Oleh: Firdaus Arifin, Dosen Yayasan Pendidikan Tinggi Pasundan Dpk FH UNPAS
BANDUNG, WWW.PASJABAR.COM – Oktober adalah bulan istimewa bagi Tentara Nasional Indonesia atau TNI. Pada peringatan Dirgahayu Tentara Nasional Indonesia yang ke-79 ini, kita patut merenungkan bagaimana peran institusi pertahanan ini dalam menjaga kedaulatan bangsa dan stabilitas negara. Di balik parade militer dan sambutan kenegaraan yang megah, ada pertanyaan yang selalu layak diajukan: bagaimana Tentara Nasional Indonesia, sebagai alat negara, mampu menyeimbangkan peranannya antara menjaga pertahanan negara dan memelihara kehidupan demokrasi?
TNI adalah institusi yang unik. Dalam sejarahnya, ia memiliki posisi sentral dalam dinamika politik Indonesia, terutama sejak era Orde Baru. Sebagai pewaris militer revolusi, Tentara Nasional Indonesia diharapkan tidak hanya menjadi penjaga batas-batas fisik negara. Tetapi juga pilar penting dalam menjaga keutuhan bangsa. Namun, dalam tataran praktis, tantangan yang dihadapi TNI hari ini jauh berbeda dengan masa lalu. Di era reformasi, ketika supremasi sipil ditegakkan, peran TNI dalam kehidupan politik harus diatur secara lebih tegas, untuk menghindari kembalinya militerisme yang pernah mendominasi Indonesia.
Tantangan Kontemporer
Saat ini, Tentara Nasional Indonesia menghadapi tantangan kompleks dalam berbagai aspek. Pertama, perkembangan geopolitik di kawasan Asia Tenggara yang penuh dengan dinamika membuat TNI harus lebih responsif terhadap ancaman eksternal. Persaingan pengaruh antara Amerika Serikat dan China, serta sengketa Laut China Selatan, menjadi ujian besar bagi TNI dalam menjaga kedaulatan dan integritas wilayah Indonesia.
Di sisi lain, ancaman dalam negeri tidak kalah pentingnya. Gerakan-gerakan separatisme, radikalisme, dan terorisme memerlukan pendekatan yang lebih cerdas dan strategis. Tantangan ini memaksa TNI untuk tidak hanya mengandalkan kekuatan militer semata, tetapi juga sinergi dengan komponen masyarakat lainnya, termasuk kepolisian dan aparat sipil lainnya.
Namun, tidak dapat disangkal, dalam menjalankan fungsinya, TNI kerap kali dihadapkan pada kritik. Salah satunya adalah keterlibatan TNI dalam bidang yang seharusnya menjadi domain sipil. Meskipun Undang-Undang TNI tahun 2004 telah mengatur batasan yang jelas mengenai peran militer dalam urusan sipil, realitasnya masih terdapat kasus-kasus yang menunjukkan intervensi TNI dalam bidang politik dan ekonomi. Hal ini tentu saja menimbulkan kekhawatiran akan potensi kembalinya militerisme yang pernah terjadi di masa lalu.

_Deskripsi Tugas_.
Menurut artikel tentang TNI, undang-undang tahun berapa yang mengatur batasan peran militer dalam urusan sipil?

_Bahan Hasil Ekstraksi_.

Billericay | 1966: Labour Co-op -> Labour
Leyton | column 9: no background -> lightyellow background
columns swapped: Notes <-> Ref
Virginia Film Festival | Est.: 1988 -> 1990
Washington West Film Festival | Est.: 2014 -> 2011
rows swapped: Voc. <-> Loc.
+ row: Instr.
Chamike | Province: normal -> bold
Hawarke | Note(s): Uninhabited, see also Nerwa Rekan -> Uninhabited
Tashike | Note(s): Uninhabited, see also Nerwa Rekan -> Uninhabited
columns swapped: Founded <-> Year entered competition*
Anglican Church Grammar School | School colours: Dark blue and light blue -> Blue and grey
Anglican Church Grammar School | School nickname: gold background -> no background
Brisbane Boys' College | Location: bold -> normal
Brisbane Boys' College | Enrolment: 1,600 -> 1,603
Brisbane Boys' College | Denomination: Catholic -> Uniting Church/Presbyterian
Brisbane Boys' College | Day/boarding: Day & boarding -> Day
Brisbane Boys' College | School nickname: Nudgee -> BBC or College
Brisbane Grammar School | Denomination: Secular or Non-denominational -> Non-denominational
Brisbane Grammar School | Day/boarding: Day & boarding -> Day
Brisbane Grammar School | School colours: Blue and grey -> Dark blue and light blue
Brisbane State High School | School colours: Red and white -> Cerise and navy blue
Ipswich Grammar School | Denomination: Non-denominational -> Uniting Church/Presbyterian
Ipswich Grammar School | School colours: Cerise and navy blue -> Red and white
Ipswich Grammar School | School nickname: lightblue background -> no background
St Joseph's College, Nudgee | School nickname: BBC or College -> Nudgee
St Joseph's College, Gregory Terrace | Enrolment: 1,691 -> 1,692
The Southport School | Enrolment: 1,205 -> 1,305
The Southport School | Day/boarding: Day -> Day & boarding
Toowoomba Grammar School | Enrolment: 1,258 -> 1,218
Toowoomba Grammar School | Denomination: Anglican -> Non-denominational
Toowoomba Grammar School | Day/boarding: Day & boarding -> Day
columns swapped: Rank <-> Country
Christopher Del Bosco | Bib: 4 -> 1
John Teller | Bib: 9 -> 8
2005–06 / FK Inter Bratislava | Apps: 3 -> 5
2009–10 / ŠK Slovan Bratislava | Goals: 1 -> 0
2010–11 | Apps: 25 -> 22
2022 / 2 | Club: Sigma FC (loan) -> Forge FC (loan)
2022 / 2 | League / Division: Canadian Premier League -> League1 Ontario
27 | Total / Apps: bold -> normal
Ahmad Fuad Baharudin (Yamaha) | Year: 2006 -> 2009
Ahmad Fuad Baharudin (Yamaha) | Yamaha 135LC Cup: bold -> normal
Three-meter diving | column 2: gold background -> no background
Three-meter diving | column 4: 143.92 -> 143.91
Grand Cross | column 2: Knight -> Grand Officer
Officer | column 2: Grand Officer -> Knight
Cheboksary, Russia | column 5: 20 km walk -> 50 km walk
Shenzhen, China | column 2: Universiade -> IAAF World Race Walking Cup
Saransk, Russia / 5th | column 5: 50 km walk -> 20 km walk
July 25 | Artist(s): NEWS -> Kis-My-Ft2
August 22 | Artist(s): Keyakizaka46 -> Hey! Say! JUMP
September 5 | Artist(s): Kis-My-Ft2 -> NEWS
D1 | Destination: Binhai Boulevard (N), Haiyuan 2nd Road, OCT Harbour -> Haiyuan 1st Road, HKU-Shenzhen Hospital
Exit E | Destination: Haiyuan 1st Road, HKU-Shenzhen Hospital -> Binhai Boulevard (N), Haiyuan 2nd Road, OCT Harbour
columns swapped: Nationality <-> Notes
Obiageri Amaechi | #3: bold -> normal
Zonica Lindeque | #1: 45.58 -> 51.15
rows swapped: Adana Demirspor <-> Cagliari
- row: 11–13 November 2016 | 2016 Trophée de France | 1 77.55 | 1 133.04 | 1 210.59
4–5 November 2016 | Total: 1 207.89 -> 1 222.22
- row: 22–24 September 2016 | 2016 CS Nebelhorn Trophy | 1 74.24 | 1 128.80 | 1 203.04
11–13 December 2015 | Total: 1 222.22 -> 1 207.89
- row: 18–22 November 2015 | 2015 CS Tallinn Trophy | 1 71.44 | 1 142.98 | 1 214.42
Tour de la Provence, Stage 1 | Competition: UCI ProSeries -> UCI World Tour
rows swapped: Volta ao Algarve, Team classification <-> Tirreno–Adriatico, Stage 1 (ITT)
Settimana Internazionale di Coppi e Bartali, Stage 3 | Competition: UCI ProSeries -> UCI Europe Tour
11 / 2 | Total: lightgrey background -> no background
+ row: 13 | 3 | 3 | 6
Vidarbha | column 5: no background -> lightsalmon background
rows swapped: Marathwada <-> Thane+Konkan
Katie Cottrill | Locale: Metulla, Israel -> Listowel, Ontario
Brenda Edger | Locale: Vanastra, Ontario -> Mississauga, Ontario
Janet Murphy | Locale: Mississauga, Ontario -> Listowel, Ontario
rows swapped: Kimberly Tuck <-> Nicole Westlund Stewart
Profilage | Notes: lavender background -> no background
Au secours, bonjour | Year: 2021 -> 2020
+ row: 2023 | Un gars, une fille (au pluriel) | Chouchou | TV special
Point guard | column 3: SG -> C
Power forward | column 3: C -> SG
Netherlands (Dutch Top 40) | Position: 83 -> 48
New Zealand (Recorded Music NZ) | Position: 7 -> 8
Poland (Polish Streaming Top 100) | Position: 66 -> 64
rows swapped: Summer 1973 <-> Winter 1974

_Hasil Latihan_.
Undang-Undang TNI tahun 2004.